AIM OF THE EXERCISE: Using the records below, filter out every line that lacks "elbow" and copy the rest.

------------------------------------------------------------------------

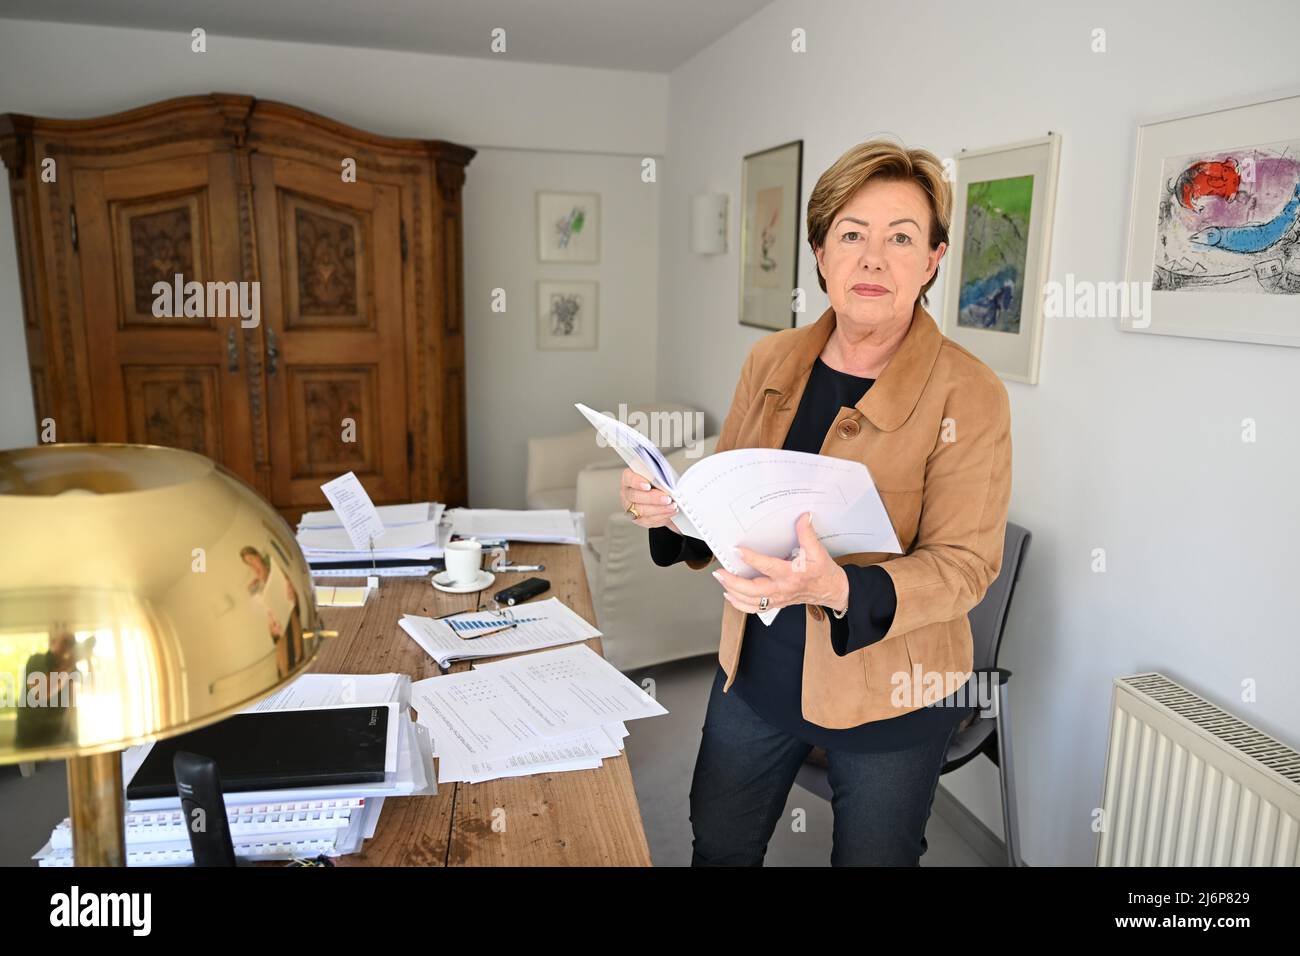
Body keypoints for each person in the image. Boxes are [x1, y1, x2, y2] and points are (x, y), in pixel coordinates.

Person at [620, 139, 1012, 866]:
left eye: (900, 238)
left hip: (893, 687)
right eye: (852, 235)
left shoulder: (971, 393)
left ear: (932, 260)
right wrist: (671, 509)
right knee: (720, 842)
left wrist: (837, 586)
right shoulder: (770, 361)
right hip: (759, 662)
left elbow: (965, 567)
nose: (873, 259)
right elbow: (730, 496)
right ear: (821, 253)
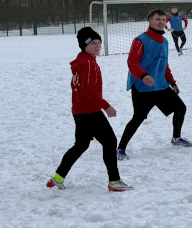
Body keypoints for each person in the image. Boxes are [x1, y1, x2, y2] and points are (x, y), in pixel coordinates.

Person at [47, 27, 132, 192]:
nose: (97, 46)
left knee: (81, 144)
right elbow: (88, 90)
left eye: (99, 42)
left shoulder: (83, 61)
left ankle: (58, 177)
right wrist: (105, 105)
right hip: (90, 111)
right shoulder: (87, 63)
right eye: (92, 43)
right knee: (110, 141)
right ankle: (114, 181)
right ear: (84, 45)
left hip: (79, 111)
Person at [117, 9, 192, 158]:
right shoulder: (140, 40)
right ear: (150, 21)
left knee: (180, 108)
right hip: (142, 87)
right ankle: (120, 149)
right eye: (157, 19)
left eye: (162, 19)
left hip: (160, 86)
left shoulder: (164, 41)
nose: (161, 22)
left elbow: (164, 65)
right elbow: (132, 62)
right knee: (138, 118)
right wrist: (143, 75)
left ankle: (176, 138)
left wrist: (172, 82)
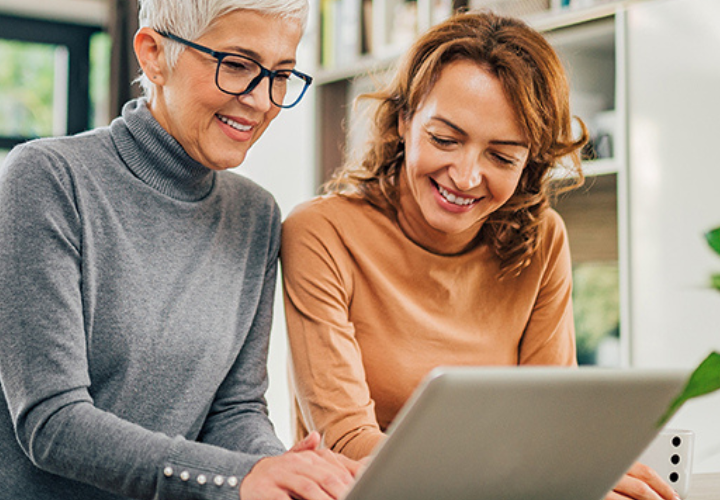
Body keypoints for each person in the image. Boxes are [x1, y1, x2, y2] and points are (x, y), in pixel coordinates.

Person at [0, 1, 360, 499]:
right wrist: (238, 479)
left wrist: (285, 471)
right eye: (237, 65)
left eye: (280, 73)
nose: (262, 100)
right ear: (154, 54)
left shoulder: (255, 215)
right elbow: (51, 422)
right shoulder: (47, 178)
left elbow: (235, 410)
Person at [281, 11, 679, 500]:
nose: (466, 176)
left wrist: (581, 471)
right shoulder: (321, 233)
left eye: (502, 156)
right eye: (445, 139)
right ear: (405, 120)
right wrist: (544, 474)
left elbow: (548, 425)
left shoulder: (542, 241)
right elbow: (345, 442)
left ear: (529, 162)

------------------------------------------------------------------------

RESPONSE BELOW:
left elbow: (965, 567)
right elbow: (730, 496)
right elbow: (88, 90)
left elbow: (164, 65)
right elbow: (132, 62)
right elbow: (51, 422)
left elbow: (235, 410)
left elbow: (548, 425)
right elbow: (345, 442)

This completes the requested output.